Lea Nyland is a young womenswear brand that plays with familiarity on a twist, aiming to evoke curiosity by reshaping traditional’s or something that already exists. Using textures and experimental construction with a quiet color palette as the base, Lea Nyland is an artistic anti-glam brand with focus on experimentation, volume and layers. It borrows from menswear and translates it into feminine vibes looking to empower women through comfort and style. The long-term goal is to incorporate sustainability into it core business.
Tell us a little bit about yourself and what you do. My name is Lea Nyland, and I am a part Danish/part Norwegian fashion designer. I have always travelled a lot but ended up studying, graduating and working in Barcelona, Spain for almost 4 years before coming out to Dallas. I would say that what I do is observing. Everything I do is very visual, and that is how I am stimulated and excited. Traveling helps that stimulation.
How did your interest in art or fashion begin? I have always been very tactile, and my mother used to tell me that when I was a small child and she needed to shut me up, she would just stick a piece of silk or fur in my hands, and I would almost go into a trance. I was 5 the first time I sat down in front of a sewing machine, so I think my interest has always been there. All the women on my Norwegian side of the family has through generations always had some relation to the craft. My dad also used to do fashion photography.

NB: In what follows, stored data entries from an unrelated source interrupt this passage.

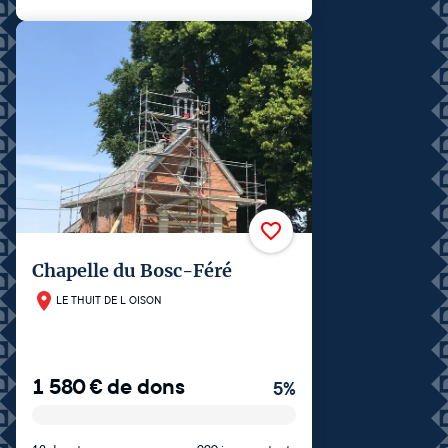
Chapelle du Bosc-Féré
LE THUIT DE L OISON
1 580
€
de dons
5
%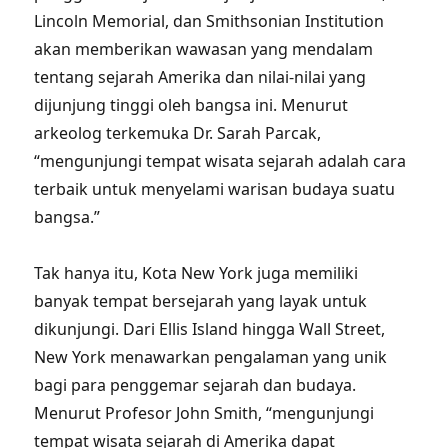
Lincoln Memorial, dan Smithsonian Institution
akan memberikan wawasan yang mendalam
tentang sejarah Amerika dan nilai-nilai yang
dijunjung tinggi oleh bangsa ini. Menurut
arkeolog terkemuka Dr. Sarah Parcak,
“mengunjungi tempat wisata sejarah adalah cara
terbaik untuk menyelami warisan budaya suatu
bangsa.”
Tak hanya itu, Kota New York juga memiliki
banyak tempat bersejarah yang layak untuk
dikunjungi. Dari Ellis Island hingga Wall Street,
New York menawarkan pengalaman yang unik
bagi para penggemar sejarah dan budaya.
Menurut Profesor John Smith, “mengunjungi
tempat wisata sejarah di Amerika dapat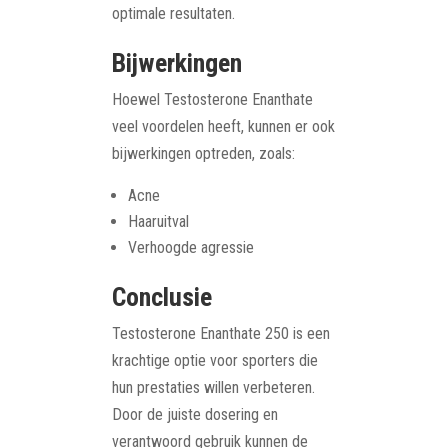
optimale resultaten.
Bijwerkingen
Hoewel Testosterone Enanthate
veel voordelen heeft, kunnen er ook
bijwerkingen optreden, zoals:
Acne
Haaruitval
Verhoogde agressie
Conclusie
Testosterone Enanthate 250 is een
krachtige optie voor sporters die
hun prestaties willen verbeteren.
Door de juiste dosering en
verantwoord gebruik kunnen de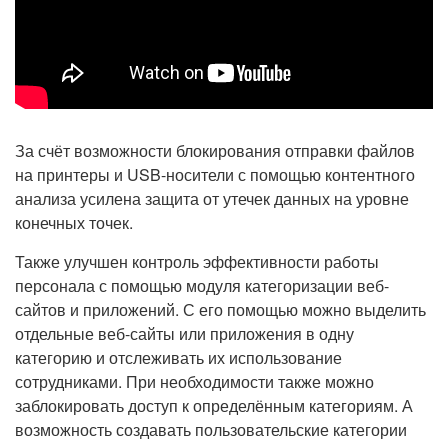
За счёт возможности блокирования отправки файлов
на принтеры и USB-носители с помощью контентного
анализа усилена защита от утечек данных на уровне
конечных точек.
Также улучшен контроль эффективности работы
персонала с помощью модуля категоризации веб-
сайтов и приложений. С его помощью можно выделить
отдельные веб-сайты или приложения в одну
категорию и отслеживать их использование
сотрудниками. При необходимости также можно
заблокировать доступ к определённым категориям. А
возможность создавать пользовательские категории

If you had to explain your work or brand to a stranger, what would you say? I would say that my work experiments with volume and unexpected elements up against familiarity. My work is very focused on a 3D experience, and I try to activate curiosity from front to back. For further explanation I would hand them one of my pieces to investigate – I would want them to touch, feel, drag and pull.
What materials do you use in your work and what is your process like? I love working with natural fibers in general. Some delicious cotton poplin, felted wool, cashmeres, angora or for example a simple silk voile. I find that these materials feel good in my hands. My process is very different, but mostly starts with a raw sketch of the silhouette or the volume I would like to achieve, and then once I have the fabrics in my hands and I start to cut and construct the idea comes to live again, and ends up as an interpretation of the original idea.
What artists or designers are you interested in right now? I think what Galliano is doing for Margiela right now is super interesting. I have always been drawn to his type of story telling. But I have also always enjoyed Kawakubus and Yamamotos aesthetic. Furthermore I think what Gvasalia is doing for Balenciaga and so many other brands right now is exciting. And finally, since I am Scandinavian, I am a true fan of Acne.
Last collection you saw that stuck out to you? Delpozo PF17. Their color combinations and sense for detail just blows my mind.
What are your thoughts about the fashion scene in Dallas? Since I am quite new to Dallas, I don’t know that much about the fashion scene, but my impression is that the city itself is in growth, and that can only be creating lots of opportunities in the fashion scene as well.. My initial understanding is that there is a lot of start-ups and smaller brands that are doing quite well.
What are you really excited about right now? Right now I have some collaborations going on that I am really excited about, but I can’t say much more then that at this point.
If you hadn’t become a designer what do you think you’d be doing? Honestly, I have no idea. Maybe something like anthropology or sociology – something that would involve me observing.
Dream person to dress or style? Someone like Rihanna or Negin Mirsalehi. I think both of those women are gorgeous, kind and intelligent role-models with great taste.